• Page extract:
--- start ---

She must have been aware of the camp growing and spreading around her that consisted of school children drawings, gypsy children dreaming and of course her contemporaries, who wanted to share her belief that to be a child was not a question of age and who dared to believe her when she said that animation could change the world. She reinvented Tolstoy's formula: people do not just try to be unhappy in their own different ways, but happy too and she tried, together with the increasing numbers of her band of 'seekers for happiness', to catch the phenomenon in the act, to solve the mystery of its mechanism and maintain an openness, a sensitivity and an honest attentiveness towards the world flowing towards her. Meanwhile her collaborators on Our Holidays, Family Drawing, There are Good Things and Bad Things Here and What Would You Take With You? grew up, became parents themselves and felt a responsibility not to let the future become the past without at least attempting to change it.

Television production was almost a mission for her, in fact she gave up independent production for a while to work for it. She produced children's programmes and series for Hungarian Television (Winnie-the-Pooh Club) and Duna Television (No Getting Away from the Truth, Story to Story, Frame to Frame, Picasso and Children, One and a Half Minds?, Here and There,Here andNow), which she saw as a school for democracy, opening up a space for a new generation, which would contribute to a more open culture according to better rules or bravely accept a lack of rules, which would not copy empty forms, but give the future some flair.

--- end ---

• Data records:
--- start ---

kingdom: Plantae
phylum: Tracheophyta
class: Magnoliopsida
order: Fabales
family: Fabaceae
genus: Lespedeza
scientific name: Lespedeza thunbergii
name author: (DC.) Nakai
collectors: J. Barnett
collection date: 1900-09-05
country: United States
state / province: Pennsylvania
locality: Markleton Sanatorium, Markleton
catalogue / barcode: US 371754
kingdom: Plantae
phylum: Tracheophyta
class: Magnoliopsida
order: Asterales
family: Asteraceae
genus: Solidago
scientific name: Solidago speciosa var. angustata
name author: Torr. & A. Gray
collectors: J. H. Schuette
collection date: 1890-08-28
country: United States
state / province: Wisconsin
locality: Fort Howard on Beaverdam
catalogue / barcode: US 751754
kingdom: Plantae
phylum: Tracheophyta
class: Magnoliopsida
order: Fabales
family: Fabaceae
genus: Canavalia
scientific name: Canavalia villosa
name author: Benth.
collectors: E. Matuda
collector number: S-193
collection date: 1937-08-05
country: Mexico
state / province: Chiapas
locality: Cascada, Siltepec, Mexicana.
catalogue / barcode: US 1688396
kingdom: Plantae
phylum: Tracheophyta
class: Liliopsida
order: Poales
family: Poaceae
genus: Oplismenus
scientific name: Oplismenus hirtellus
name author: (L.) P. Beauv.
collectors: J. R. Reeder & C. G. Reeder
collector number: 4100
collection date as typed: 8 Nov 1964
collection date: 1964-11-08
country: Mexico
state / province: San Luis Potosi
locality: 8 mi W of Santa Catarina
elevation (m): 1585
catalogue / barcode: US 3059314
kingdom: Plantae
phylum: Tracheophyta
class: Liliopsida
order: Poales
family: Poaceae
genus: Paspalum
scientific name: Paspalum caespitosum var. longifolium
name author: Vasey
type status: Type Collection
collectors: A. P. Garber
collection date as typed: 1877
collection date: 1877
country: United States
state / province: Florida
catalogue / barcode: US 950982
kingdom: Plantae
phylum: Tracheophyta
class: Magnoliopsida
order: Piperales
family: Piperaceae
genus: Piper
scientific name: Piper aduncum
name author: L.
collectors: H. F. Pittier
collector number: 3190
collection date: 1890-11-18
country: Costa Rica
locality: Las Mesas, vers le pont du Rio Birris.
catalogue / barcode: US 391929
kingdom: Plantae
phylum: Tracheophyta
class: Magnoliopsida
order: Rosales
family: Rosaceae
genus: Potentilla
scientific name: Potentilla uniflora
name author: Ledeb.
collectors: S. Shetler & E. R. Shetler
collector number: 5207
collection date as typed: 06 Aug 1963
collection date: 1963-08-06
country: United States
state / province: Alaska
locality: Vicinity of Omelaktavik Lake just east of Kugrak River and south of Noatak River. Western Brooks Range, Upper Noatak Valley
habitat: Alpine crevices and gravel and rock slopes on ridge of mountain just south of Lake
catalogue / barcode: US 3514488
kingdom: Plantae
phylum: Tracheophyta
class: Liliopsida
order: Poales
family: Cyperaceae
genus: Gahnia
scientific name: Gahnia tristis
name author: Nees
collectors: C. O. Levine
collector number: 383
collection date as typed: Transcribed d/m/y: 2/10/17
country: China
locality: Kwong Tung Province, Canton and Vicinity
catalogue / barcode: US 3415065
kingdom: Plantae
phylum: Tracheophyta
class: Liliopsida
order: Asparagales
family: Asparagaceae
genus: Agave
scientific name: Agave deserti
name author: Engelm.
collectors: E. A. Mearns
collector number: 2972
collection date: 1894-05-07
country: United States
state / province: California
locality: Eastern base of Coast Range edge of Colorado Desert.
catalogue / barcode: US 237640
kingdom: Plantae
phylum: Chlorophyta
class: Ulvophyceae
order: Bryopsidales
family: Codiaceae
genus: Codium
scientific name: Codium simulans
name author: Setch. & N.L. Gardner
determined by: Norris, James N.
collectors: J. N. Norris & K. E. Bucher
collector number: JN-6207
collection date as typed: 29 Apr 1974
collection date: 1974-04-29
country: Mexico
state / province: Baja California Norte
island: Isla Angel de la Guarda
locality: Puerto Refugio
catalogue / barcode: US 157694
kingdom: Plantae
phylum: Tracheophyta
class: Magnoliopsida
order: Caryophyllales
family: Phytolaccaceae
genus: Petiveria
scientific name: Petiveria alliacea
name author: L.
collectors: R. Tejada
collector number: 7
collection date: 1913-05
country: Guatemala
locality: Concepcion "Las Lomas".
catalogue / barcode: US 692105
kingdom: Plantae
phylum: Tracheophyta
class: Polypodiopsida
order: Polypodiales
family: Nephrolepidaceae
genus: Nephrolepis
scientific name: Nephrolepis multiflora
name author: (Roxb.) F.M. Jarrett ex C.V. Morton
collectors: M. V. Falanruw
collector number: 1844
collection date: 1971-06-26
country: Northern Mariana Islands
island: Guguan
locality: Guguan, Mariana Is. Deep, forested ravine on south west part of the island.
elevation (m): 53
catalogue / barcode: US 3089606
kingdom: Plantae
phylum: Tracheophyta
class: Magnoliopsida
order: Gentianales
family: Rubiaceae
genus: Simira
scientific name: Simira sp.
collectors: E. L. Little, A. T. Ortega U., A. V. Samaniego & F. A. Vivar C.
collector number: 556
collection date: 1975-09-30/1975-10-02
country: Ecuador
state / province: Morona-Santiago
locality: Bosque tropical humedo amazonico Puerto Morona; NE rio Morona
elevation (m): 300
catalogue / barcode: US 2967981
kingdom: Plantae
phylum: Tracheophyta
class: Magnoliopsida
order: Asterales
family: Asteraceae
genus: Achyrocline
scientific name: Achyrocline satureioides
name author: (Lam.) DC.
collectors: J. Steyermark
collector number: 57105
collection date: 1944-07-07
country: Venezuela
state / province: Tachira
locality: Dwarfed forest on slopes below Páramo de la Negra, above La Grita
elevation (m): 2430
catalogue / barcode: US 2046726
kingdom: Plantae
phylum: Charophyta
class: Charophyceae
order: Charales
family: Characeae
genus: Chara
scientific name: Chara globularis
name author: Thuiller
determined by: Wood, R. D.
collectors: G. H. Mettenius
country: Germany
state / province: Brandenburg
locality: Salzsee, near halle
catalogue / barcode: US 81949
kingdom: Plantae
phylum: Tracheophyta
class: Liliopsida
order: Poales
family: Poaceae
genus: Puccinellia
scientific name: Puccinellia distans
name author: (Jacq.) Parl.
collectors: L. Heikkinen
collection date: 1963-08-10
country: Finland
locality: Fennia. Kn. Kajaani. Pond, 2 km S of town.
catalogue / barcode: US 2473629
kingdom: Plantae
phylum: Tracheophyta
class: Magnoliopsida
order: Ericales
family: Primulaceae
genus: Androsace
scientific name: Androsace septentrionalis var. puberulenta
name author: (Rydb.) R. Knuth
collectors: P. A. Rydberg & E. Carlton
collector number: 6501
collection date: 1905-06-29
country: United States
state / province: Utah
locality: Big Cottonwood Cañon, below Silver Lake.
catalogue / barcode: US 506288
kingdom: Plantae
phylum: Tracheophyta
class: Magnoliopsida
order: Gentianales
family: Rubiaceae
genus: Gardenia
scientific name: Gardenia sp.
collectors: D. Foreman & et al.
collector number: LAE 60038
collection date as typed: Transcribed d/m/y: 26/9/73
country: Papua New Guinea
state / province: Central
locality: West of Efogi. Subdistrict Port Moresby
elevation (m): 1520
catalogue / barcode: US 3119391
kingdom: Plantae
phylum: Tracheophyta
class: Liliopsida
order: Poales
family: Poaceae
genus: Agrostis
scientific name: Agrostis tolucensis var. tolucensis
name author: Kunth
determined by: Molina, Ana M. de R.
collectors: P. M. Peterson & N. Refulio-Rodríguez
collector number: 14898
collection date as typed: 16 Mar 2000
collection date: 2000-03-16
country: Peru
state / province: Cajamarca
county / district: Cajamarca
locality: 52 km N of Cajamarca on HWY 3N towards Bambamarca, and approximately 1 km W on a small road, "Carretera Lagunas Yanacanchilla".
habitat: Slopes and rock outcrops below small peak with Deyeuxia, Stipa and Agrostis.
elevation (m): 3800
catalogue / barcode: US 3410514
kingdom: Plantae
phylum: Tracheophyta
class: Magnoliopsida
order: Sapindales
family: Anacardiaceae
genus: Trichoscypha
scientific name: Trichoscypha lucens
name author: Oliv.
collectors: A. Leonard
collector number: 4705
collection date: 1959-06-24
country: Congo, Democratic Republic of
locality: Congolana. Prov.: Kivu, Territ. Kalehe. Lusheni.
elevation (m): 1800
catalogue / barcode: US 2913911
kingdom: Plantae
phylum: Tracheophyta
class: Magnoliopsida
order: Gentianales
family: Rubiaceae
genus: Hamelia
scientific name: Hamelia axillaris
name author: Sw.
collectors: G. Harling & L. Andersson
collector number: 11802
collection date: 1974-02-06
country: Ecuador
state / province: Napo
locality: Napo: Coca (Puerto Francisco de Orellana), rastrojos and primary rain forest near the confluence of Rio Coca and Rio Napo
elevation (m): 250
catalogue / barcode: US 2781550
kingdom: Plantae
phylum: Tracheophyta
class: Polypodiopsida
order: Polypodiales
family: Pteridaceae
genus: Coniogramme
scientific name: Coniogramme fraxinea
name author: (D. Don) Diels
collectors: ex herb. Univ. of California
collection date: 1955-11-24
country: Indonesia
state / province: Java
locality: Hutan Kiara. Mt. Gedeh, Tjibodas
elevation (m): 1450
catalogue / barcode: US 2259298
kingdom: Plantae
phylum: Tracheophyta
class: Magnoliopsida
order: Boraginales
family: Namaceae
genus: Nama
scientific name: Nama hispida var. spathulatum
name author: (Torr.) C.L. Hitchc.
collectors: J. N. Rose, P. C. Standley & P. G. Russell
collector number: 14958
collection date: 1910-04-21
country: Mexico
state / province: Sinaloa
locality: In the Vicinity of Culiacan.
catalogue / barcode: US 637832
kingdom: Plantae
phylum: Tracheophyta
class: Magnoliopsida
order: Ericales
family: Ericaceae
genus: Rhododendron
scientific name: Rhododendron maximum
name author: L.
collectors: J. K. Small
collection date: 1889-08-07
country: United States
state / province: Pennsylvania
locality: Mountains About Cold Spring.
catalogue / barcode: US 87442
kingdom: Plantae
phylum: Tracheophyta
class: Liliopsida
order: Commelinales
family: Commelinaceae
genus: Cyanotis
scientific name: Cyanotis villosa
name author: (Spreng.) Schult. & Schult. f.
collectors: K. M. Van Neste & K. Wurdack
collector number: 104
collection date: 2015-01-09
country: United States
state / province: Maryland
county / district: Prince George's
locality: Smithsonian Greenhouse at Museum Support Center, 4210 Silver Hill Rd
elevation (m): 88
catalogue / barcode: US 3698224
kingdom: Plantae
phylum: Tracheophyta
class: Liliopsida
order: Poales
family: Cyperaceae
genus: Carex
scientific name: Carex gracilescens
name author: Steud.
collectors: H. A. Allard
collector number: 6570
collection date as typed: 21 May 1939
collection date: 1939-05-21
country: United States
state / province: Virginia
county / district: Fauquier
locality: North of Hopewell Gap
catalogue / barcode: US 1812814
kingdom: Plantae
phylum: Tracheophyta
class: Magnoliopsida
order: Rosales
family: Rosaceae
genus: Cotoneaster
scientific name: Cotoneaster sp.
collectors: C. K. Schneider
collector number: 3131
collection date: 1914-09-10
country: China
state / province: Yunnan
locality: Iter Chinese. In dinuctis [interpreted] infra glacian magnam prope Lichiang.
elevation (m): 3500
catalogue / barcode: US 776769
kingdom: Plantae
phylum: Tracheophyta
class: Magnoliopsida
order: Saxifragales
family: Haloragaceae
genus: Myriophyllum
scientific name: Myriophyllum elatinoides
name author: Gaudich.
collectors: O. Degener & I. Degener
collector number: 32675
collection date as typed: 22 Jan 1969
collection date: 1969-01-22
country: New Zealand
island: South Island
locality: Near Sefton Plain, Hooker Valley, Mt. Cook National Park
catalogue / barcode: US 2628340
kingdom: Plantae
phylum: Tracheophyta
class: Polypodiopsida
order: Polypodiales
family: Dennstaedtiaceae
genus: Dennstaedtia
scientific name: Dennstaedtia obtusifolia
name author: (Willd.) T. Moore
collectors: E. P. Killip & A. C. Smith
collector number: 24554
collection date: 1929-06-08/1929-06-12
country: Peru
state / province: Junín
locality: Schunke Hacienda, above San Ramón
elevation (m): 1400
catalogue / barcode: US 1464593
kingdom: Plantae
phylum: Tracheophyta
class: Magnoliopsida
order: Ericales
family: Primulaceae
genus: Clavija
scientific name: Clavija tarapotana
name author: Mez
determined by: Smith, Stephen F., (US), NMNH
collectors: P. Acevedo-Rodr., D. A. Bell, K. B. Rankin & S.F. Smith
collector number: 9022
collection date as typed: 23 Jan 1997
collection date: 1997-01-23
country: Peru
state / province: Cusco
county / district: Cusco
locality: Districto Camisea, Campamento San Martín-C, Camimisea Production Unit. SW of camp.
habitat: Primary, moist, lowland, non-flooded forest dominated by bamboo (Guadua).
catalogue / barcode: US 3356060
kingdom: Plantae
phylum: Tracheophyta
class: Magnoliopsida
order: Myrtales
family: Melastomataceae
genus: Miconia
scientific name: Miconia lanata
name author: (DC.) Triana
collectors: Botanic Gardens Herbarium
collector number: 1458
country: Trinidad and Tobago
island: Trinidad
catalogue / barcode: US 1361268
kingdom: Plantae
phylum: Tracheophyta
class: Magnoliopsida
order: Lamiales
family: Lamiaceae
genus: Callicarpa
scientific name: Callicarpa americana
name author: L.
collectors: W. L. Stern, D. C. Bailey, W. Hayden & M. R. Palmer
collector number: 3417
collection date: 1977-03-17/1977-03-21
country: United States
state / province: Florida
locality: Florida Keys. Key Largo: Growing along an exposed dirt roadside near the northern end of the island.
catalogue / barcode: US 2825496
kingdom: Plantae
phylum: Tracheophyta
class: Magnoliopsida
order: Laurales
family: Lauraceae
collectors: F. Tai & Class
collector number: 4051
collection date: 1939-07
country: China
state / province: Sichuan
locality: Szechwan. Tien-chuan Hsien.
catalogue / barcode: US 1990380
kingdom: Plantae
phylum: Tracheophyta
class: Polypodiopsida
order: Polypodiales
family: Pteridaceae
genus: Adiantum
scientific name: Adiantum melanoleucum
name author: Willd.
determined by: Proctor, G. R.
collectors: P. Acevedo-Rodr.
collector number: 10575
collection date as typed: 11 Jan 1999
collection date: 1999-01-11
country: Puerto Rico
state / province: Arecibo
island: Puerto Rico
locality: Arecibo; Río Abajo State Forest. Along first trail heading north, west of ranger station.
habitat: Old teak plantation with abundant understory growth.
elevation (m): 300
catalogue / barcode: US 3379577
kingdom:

--- end ---

• What to produce:
According to the page extract, which two broadcasters did the animator produce children's programmes and series for? The data comes from a separate source.

• Output:
Hungarian Television and Duna Television.